Spatial-Stochastic Simulation of Reaction-Diffusion Systems

TL;DR

This paper reviews and discusses various spatial-stochastic simulation techniques for reaction-diffusion systems in biochemistry, emphasizing accuracy, efficiency, and recent advancements in modeling spatial effects at the single-molecule level.

Contribution

It introduces and compares different spatial-stochastic simulation methods, including adaptations of Brownian Dynamics and event-driven algorithms like eGFRD, highlighting their advantages and challenges.

Findings

Brownian Dynamics can be adapted for chemical reactions with specific schemes.

Event-driven methods like eGFRD improve efficiency and accuracy.

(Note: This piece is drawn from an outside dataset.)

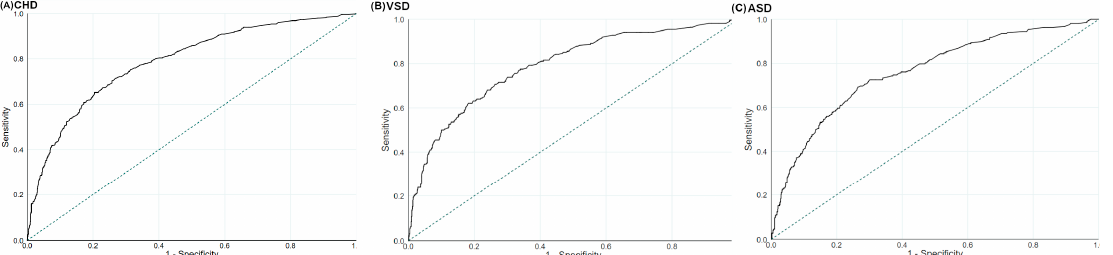
Figure 3. The ROC for the Mediterranean Diet Score during pregnancy in the prediction of (A) total congenital heart defects, (B) ventricular septal defects, and (C) atrial septal defects. ASD, atrial septal defects; CHD, congenital heart defects; ROC, receiver operating characteristic curves; VSD, ventricular septal defects. The dotted line refers to the reference line, resulting from random selection.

Spatial effects significantly influence biochemical system behavior.

Abstract

Biochemical networks play a crucial role in biological systems, implementing a broad range of vital functions. They normally operate at low copy numbers and in spatial settings, but this is often ignored and well-stirred conditions are assumed. Yet, it is increasingly becoming clear that even microscopic spatial inhomogeneities oftentimes can induce significant differences on the macroscopic level. Since experimental observation of single-molecule behavior is extremely challenging, theoretical modeling of biochemical reactions on the single-particle level is an important tool for understanding spatial effects in biochemical systems. While purely analytical models quickly become intractable here, spatial-stochastic simulations can capture a wide range of biochemical processes with the necessary levels of detail. Here we discuss different techniques for spatial-stochastic simulation of reaction-diffusion systems, and explain important precautions required to make them biochemically accurate and efficient. We illustrate non-negligible accuracy issues arising even in the most simple approaches to biochemical simulation, and present methods to deal with them. We first explain how Brownian Dynamics, a widely used particle-based diffusion simulation technique with fixed propagation time, can be adapted to incorporate chemical reactions, and portray a range of schemes that elaborate on this idea. We then introduce event-driven spatial-stochastic simulation methods, in which system updates are performed asynchronously with situation-dependent, varying time steps; here we particularly focus on eGFRD, a computationally efficient particle-based algorithm that makes use of analytical functions to accurately sample interparticle reactions and diffusive motion with large jumps in time and space. We end by briefly presenting recent developments in the field of spatial-stochastic biochemical simulation.